怪物消失后的第一天,一切都很平静。阳光照常升起,学生照常上课,镜中鬼照常微笑,楼梯鬼照常发呆,图书馆鬼照常整理书架。星桃躺在灵异社活动室的沙发上,窗台上的纸花被挪到了沙发扶手旁边——她的手旁边。她没有再碰它,但她也没有把它放回窗台。
奥瑞斯坐在折叠椅上做数学题。风予站在门口,手里拿着一份关于“秋季心理健康普查”的通知。一切都是那么正常,正常到像暴风雨前的宁静。
第二天凌晨四点,系统忽然尖叫起来。
【宿主!地下能量波动急剧上升!封印——封印在崩溃!】
星桃睁开眼。不是被系统叫醒的,是被一种从脚底涌上来的震颤摇醒的。地面在震动,不剧烈,但持续,像地铁从脚下经过,永不停歇。活动室的灯管在晃,窗台上的纸花在微微颤抖,书架上那排旧杂志一本接一本滑落,砸在地板上发出沉闷的声响。

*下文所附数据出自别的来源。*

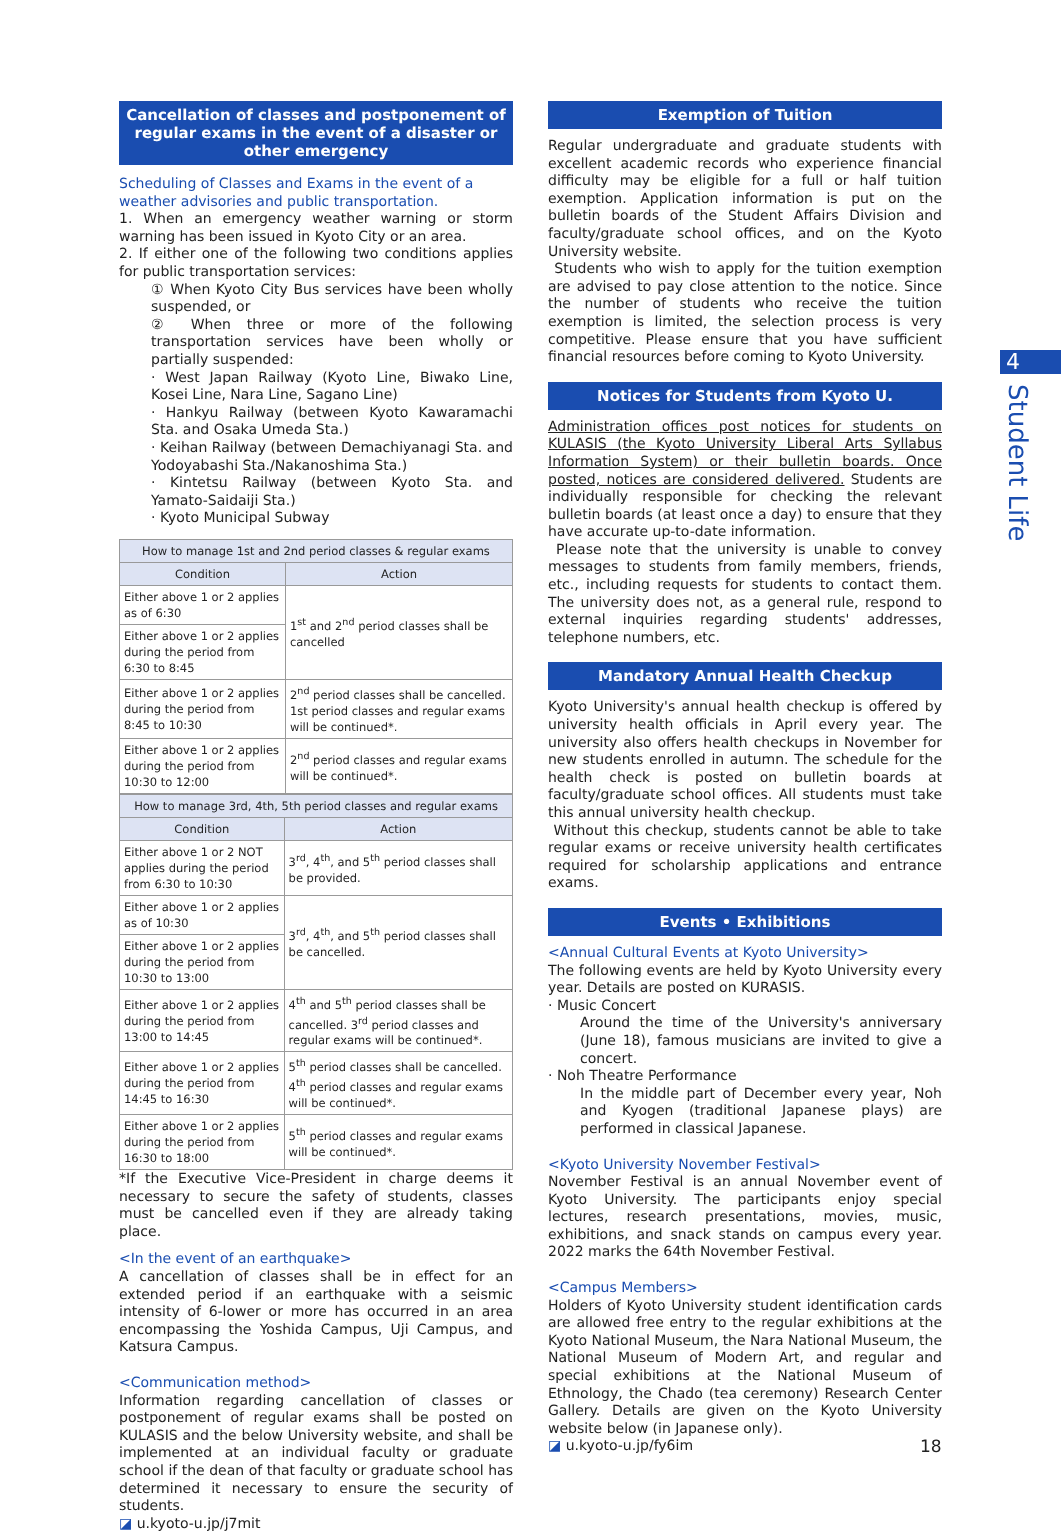Cancellation of classes and postponement of regular exams in the event of a disaster or other emergency
Scheduling of Classes and Exams in the event of a weather advisories and public transportation.
1. When an emergency weather warning or storm warning has been issued in Kyoto City or an area.
2. If either one of the following two conditions applies for public transportation services:
① When Kyoto City Bus services have been wholly suspended, or
② When three or more of the following transportation services have been wholly or partially suspended:
· West Japan Railway (Kyoto Line, Biwako Line, Kosei Line, Nara Line, Sagano Line)
· Hankyu Railway (between Kyoto Kawaramachi Sta. and Osaka Umeda Sta.)
· Keihan Railway (between Demachiyanagi Sta. and Yodoyabashi Sta./Nakanoshima Sta.)
· Kintetsu Railway (between Kyoto Sta. and Yamato-Saidaiji Sta.)
· Kyoto Municipal Subway
| How to manage 1st and 2nd period classes & regular exams | |
| --- | --- |
| Condition | Action |
| Either above 1 or 2 applies as of 6:30 | 1<sup>st</sup> and 2<sup>nd</sup> period classes shall be cancelled |
| Either above 1 or 2 applies during the period from 6:30 to 8:45 | |
| Either above 1 or 2 applies during the period from 8:45 to 10:30 | 2<sup>nd</sup> period classes shall be cancelled. 1st period classes and regular exams will be continued*. |
| Either above 1 or 2 applies during the period from 10:30 to 12:00 | 2<sup>nd</sup> period classes and regular exams will be continued*. |
| How to manage 3rd, 4th, 5th period classes and regular exams | |
| --- | --- |
| Condition | Action |
| Either above 1 or 2 NOT applies during the period from 6:30 to 10:30 | 3<sup>rd</sup>, 4<sup>th</sup>, and 5<sup>th</sup> period classes shall be provided. |
| Either above 1 or 2 applies as of 10:30 | 3<sup>rd</sup>, 4<sup>th</sup>, and 5<sup>th</sup> period classes shall be cancelled. |
| Either above 1 or 2 applies during the period from 10:30 to 13:00 | |
| Either above 1 or 2 applies during the period from 13:00 to 14:45 | 4<sup>th</sup> and 5<sup>th</sup> period classes shall be cancelled. 3<sup>rd</sup> period classes and regular exams will be continued*. |
| Either above 1 or 2 applies during the period from 14:45 to 16:30 | 5<sup>th</sup> period classes shall be cancelled. 4<sup>th</sup> period classes and regular exams will be continued*. |
| Either above 1 or 2 applies during the period from 16:30 to 18:00 | 5<sup>th</sup> period classes and regular exams will be continued*. |
*If the Executive Vice-President in charge deems it necessary to secure the safety of students, classes must be cancelled even if they are already taking place.
<In the event of an earthquake>
A cancellation of classes shall be in effect for an extended period if an earthquake with a seismic intensity of 6-lower or more has occurred in an area encompassing the Yoshida Campus, Uji Campus, and Katsura Campus.
<Communication method>
Information regarding cancellation of classes or postponement of regular exams shall be posted on KULASIS and the below University website, and shall be implemented at an individual faculty or graduate school if the dean of that faculty or graduate school has determined it necessary to ensure the security of students.
◪ u.kyoto-u.jp/j7mit
Exemption of Tuition
Regular undergraduate and graduate students with excellent academic records who experience financial difficulty may be eligible for a full or half tuition exemption. Application information is put on the bulletin boards of the Student Affairs Division and faculty/graduate school offices, and on the Kyoto University website.
Students who wish to apply for the tuition exemption are advised to pay close attention to the notice. Since the number of students who receive the tuition exemption is limited, the selection process is very competitive. Please ensure that you have sufficient financial resources before coming to Kyoto University.
Notices for Students from Kyoto U.
Administration offices post notices for students on KULASIS (the Kyoto University Liberal Arts Syllabus Information System) or their bulletin boards. Once posted, notices are considered delivered. Students are individually responsible for checking the relevant bulletin boards (at least once a day) to ensure that they have accurate up-to-date information.
Please note that the university is unable to convey messages to students from family members, friends, etc., including requests for students to contact them. The university does not, as a general rule, respond to external inquiries regarding students' addresses, telephone numbers, etc.
Mandatory Annual Health Checkup
Kyoto University's annual health checkup is offered by university health officials in April every year. The university also offers health checkups in November for new students enrolled in autumn. The schedule for the health check is posted on bulletin boards at faculty/graduate school offices. All students must take this annual university health checkup.
Without this checkup, students cannot be able to take regular exams or receive university health certificates required for scholarship applications and entrance exams.
Events • Exhibitions
<Annual Cultural Events at Kyoto University>
The following events are held by Kyoto University every year. Details are posted on KURASIS.
· Music Concert
Around the time of the University's anniversary (June 18), famous musicians are invited to give a concert.
· Noh Theatre Performance
In the middle part of December every year, Noh and Kyogen (traditional Japanese plays) are performed in classical Japanese.
<Kyoto University November Festival>
November Festival is an annual November event of Kyoto University. The participants enjoy special lectures, research presentations, movies, music, exhibitions, and snack stands on campus every year. 2022 marks the 64th November Festival.
<Campus Members>
Holders of Kyoto University student identification cards are allowed free entry to the regular exhibitions at the Kyoto National Museum, the Nara National Museum, the National Museum of Modern Art, and regular and special exhibitions at the National Museum of Ethnology, the Chado (tea ceremony) Research Center Gallery. Details are given on the Kyoto University website below (in Japanese only).
◪ u.kyoto-u.jp/fy6im
4
Student Life
18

她坐起来。奥瑞斯不在——他回宿舍了。风予也不在,走廊里空荡荡的。
星桃穿上鞋,走出活动室。走廊里的灯管在闪烁,忽明忽暗,像濒死的心电图。墙壁上出现了裂缝,不是物理的裂缝,是规则的裂缝——那些维持这所学校正常运转的隐形规则正在瓦解。
系统在快速扫描。
【封印反噬。怪物消失后,封印它的力量失去了目标,开始无差别攻击周围的一切。地下镇压的怨灵正在苏醒——不是几个,它们被困了至少三十年,失去理智,只想吞噬一切活人的气息。】
星桃下楼。每下一层,震动就越剧烈。一楼的走廊里,学生们已经从宿舍跑出来了,穿着睡衣,抱着枕头,一脸茫然。有人在喊“地震了”,有人在喊“快跑”,有人蹲在墙角发抖,有人已经跑出了教学楼。

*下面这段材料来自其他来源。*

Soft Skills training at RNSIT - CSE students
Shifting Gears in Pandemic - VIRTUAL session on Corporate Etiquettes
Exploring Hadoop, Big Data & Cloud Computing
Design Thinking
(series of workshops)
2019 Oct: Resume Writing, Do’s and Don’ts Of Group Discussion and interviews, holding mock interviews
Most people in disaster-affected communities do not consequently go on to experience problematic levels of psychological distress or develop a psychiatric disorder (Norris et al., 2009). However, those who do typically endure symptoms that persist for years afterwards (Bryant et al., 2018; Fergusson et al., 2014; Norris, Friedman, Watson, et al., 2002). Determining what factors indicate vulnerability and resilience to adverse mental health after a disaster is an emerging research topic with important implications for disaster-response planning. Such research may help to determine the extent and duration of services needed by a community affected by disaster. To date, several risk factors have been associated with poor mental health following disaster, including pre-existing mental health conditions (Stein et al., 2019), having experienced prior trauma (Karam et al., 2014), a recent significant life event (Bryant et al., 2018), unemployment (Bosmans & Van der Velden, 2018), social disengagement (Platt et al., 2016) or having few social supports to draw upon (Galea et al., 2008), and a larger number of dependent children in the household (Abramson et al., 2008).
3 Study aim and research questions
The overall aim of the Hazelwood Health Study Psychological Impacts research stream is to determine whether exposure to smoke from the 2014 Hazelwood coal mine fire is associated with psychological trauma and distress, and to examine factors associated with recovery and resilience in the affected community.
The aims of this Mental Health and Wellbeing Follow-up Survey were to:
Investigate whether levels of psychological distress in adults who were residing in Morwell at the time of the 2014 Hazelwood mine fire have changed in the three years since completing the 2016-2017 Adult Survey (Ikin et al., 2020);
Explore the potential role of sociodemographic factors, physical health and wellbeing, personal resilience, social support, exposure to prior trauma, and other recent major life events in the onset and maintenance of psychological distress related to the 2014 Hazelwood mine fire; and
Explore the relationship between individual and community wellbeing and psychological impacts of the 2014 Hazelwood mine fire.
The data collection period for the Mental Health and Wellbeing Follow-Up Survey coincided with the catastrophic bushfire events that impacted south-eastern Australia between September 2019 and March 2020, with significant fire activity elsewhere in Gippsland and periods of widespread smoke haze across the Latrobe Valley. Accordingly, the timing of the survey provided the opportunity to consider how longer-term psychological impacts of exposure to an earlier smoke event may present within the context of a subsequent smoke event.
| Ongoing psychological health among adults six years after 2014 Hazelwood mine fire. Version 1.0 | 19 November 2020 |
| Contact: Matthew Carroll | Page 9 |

但这不是地震。地震不会让灯管变成红色,不会让墙壁上的裂缝渗出暗红色的光,不会让走廊尽头出现一道正在扩大的、像伤口一样的裂口。
裂口在操场上。
星桃走出教学楼的时候,操场上已经站满了人。学生穿着睡衣站在草坪上,有人光着脚,有人披着被子,有人抱着室友,有人拿着手机在录视频。所有人的目光都盯着操场中央那道裂缝——宽约一丈,长约三丈,边缘不规则,像大地被撕开了一道伤口。裂缝里没有泥土,没有岩石,只有黑暗,浓稠的、像液体一样的黑暗。黑暗中有什么东西在动,不是一种,是很多种,密密麻麻,层层叠叠,像蚁穴被捅开后涌出的蚂蚁。
它是一团黑色的、没有固定形状的能量,核心是暗红色的,像将灭未灭的余烬。它没有眼睛,但它能“看”。没有嘴巴,但能“说”——说出来的不是语言,是频率,是让人本能恐惧、本能想逃的频率。

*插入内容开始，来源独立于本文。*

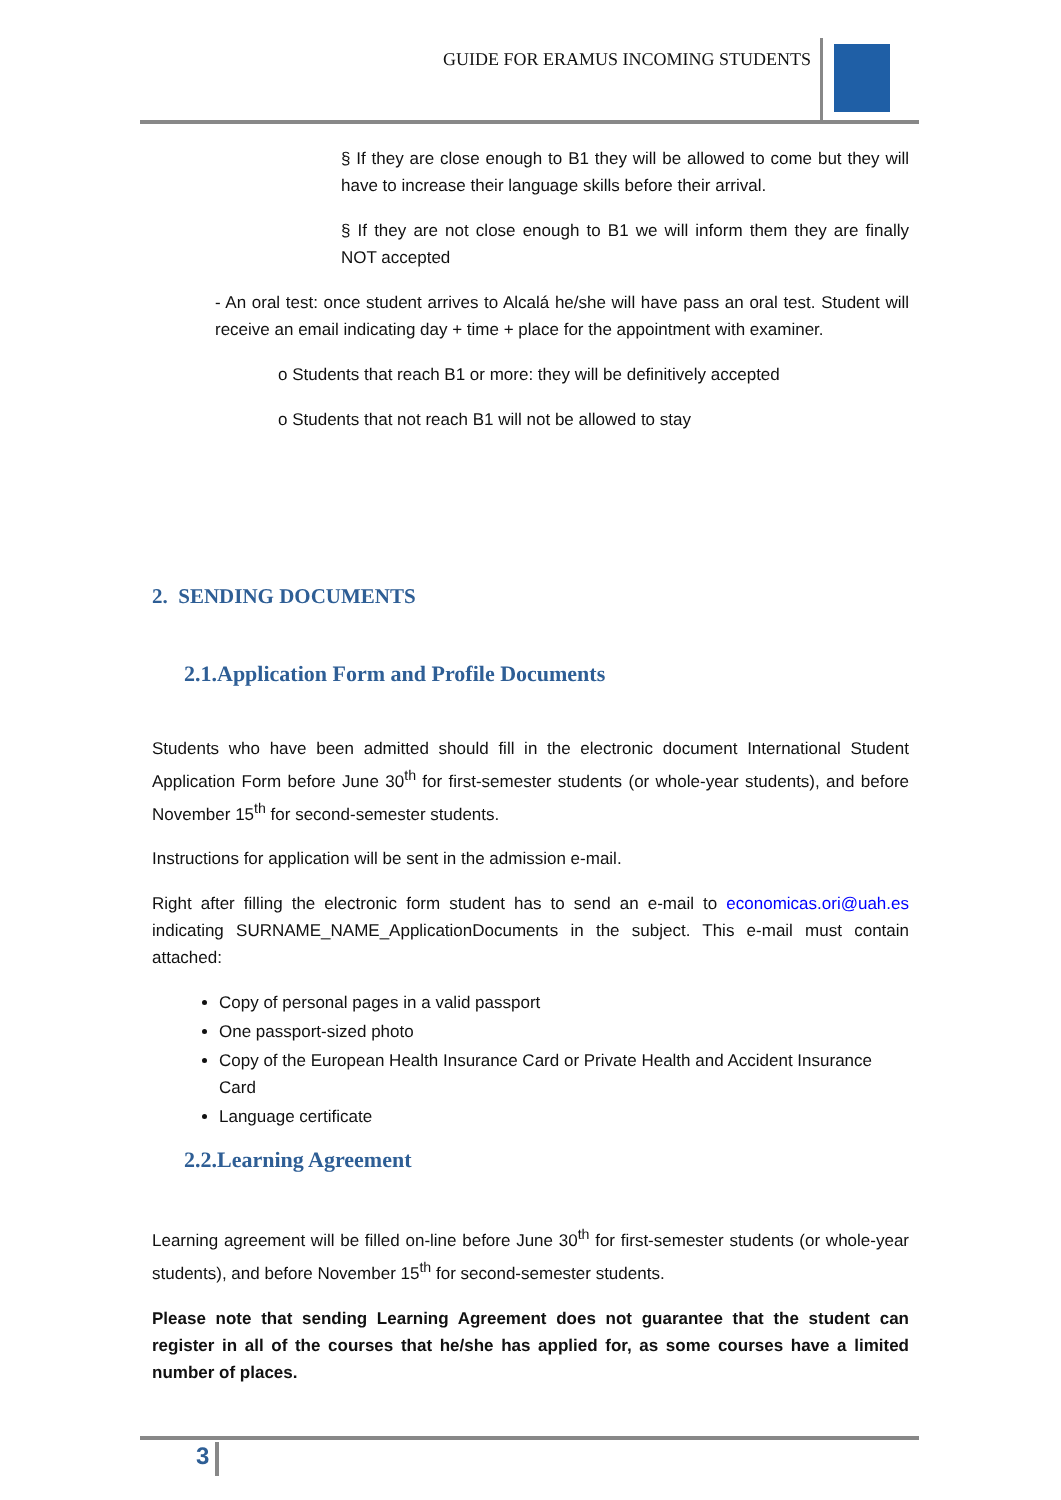GUIDE FOR ERAMUS INCOMING STUDENTS
§ If they are close enough to B1 they will be allowed to come but they will have to increase their language skills before their arrival.
§ If they are not close enough to B1 we will inform them they are finally NOT accepted
- An oral test: once student arrives to Alcalá he/she will have pass an oral test. Student will receive an email indicating day + time + place for the appointment with examiner.
o Students that reach B1 or more: they will be definitively accepted
o Students that not reach B1 will not be allowed to stay
2. SENDING DOCUMENTS
2.1.Application Form and Profile Documents
Students who have been admitted should fill in the electronic document International Student Application Form before June 30<sup>th</sup> for first-semester students (or whole-year students), and before November 15<sup>th</sup> for second-semester students.
Instructions for application will be sent in the admission e-mail.
Right after filling the electronic form student has to send an e-mail to economicas.ori@uah.es indicating SURNAME_NAME_ApplicationDocuments in the subject. This e-mail must contain attached:
Copy of personal pages in a valid passport
One passport-sized photo
Copy of the European Health Insurance Card or Private Health and Accident Insurance Card
Language certificate
2.2.Learning Agreement
Learning agreement will be filled on-line before June 30<sup>th</sup> for first-semester students (or whole-year students), and before November 15<sup>th</sup> for second-semester students.
Please note that sending Learning Agreement does not guarantee that the student can register in all of the courses that he/she has applied for, as some courses have a limited number of places.
3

它们浮在半空中,围着裂缝旋转,像一场黑色的风暴。风暴的中心是空的,但那个空正在被填满——更强大的怨灵正在从裂缝深处爬上来。
风予站在裂缝边缘,离那道裂口不到三步。
他不知道什么时候到的,银色的头发被风暴吹得向后飞扬,制服的第一颗扣子开了,领带在风中拍打着。他手里没有文件,没有手册,没有任何他平时用来管理校园的东西。他只有他自己。他站在那里,银色的眼瞳盯着那些涌出的怨灵。
“紧急预案启动。”他的声音不大,但在风暴中每一个字都清清楚楚,“所有学生撤回教学楼,关好门窗,不要出来。学生会成员到操场集合,维持秩序。”
没有人动。不是不听,是被吓傻了。看着那些黑色的、燃烧着暗红色光芒的怨灵在头顶盘旋,大脑一片空白。
风予提高了声音。“现在。跑。”
学生们终于动了。同时转身,涌向教学楼,涌向宿舍楼,涌向任何有屋顶的地方。有人跑错了方向,被同学拽回来;有人摔倒了,被后面的人扶起来;有人哭着喊妈妈,有人抱着头蹲在墙角不肯走。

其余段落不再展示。